> Assignment:
Give the number of lines in the data below that contain "Table", and only that number.

> Raw data:
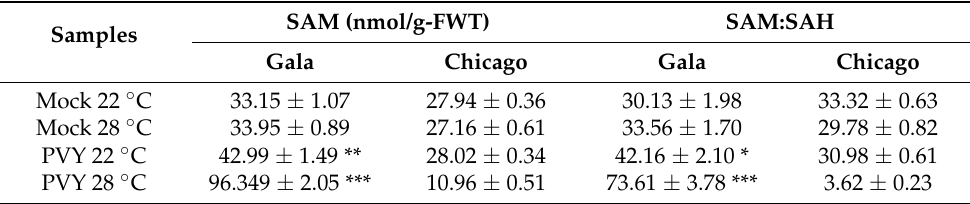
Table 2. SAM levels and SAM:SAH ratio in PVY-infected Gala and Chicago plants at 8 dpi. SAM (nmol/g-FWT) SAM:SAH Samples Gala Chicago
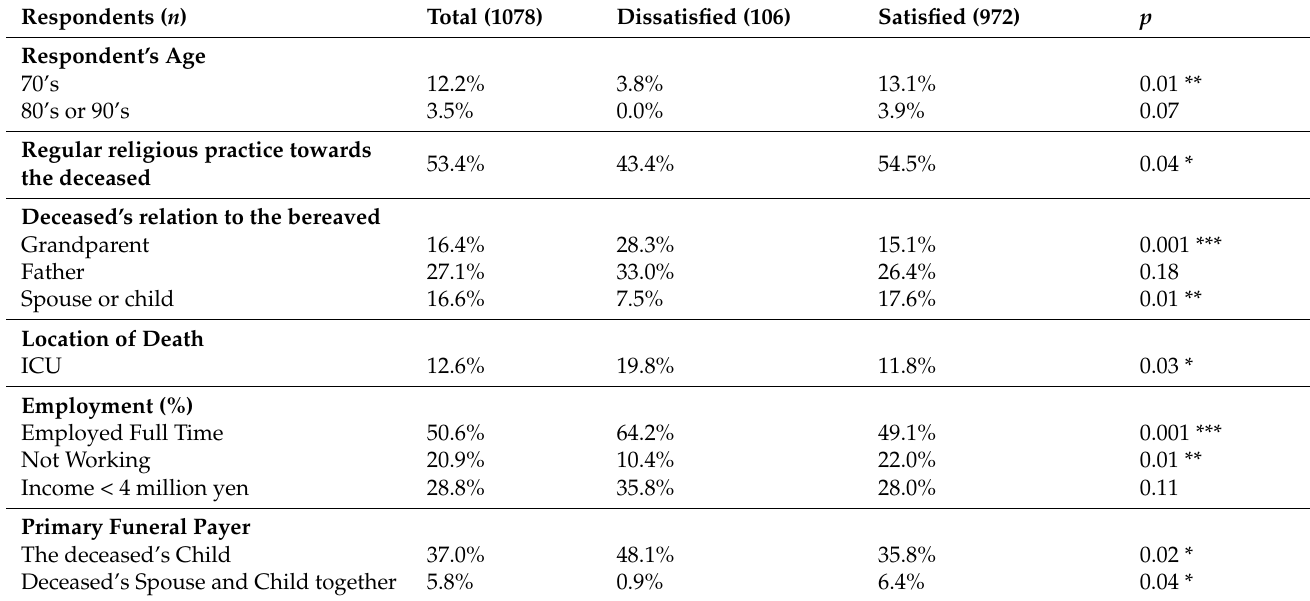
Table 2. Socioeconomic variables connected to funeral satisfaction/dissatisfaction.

--

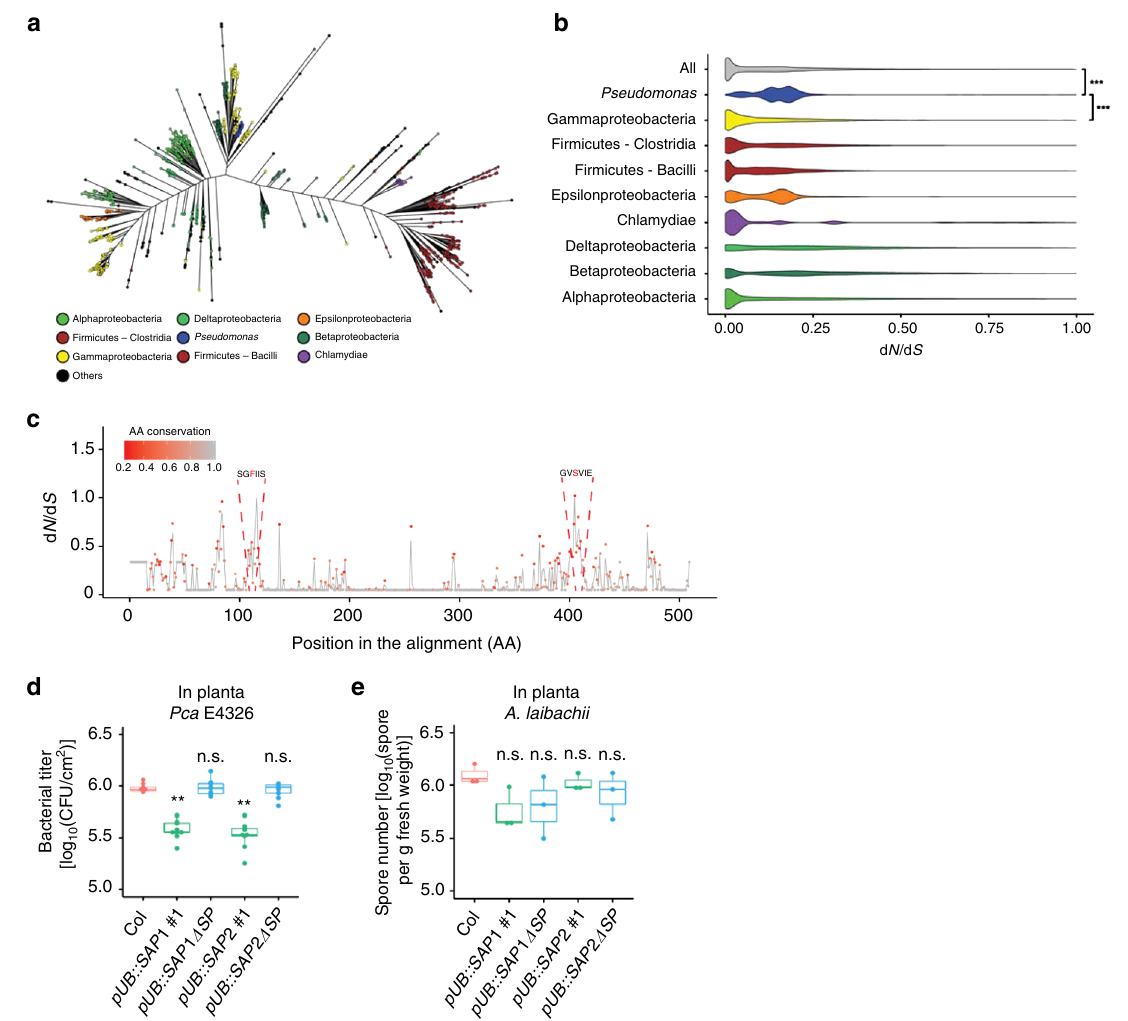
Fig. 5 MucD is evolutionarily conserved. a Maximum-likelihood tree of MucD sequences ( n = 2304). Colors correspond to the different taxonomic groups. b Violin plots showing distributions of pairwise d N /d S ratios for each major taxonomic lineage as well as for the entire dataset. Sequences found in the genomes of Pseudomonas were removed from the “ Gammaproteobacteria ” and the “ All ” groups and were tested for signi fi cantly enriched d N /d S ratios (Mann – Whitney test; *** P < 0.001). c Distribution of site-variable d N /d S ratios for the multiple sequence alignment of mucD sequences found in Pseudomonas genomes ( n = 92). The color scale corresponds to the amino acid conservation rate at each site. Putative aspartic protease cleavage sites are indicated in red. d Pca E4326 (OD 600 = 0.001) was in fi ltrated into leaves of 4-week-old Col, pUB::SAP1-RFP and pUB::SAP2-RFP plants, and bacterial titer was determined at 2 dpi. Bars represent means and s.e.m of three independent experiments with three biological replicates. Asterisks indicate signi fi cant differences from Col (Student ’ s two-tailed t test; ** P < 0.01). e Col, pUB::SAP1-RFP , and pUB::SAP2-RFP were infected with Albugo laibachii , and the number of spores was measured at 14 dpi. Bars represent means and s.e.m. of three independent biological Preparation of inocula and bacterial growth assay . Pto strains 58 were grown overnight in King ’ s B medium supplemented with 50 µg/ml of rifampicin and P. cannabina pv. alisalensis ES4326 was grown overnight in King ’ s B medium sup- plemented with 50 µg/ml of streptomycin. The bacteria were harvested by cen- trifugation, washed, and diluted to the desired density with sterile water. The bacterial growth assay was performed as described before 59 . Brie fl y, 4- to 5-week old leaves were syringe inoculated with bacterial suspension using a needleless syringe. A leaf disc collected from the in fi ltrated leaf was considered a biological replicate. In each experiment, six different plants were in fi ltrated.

> Solved problem:
2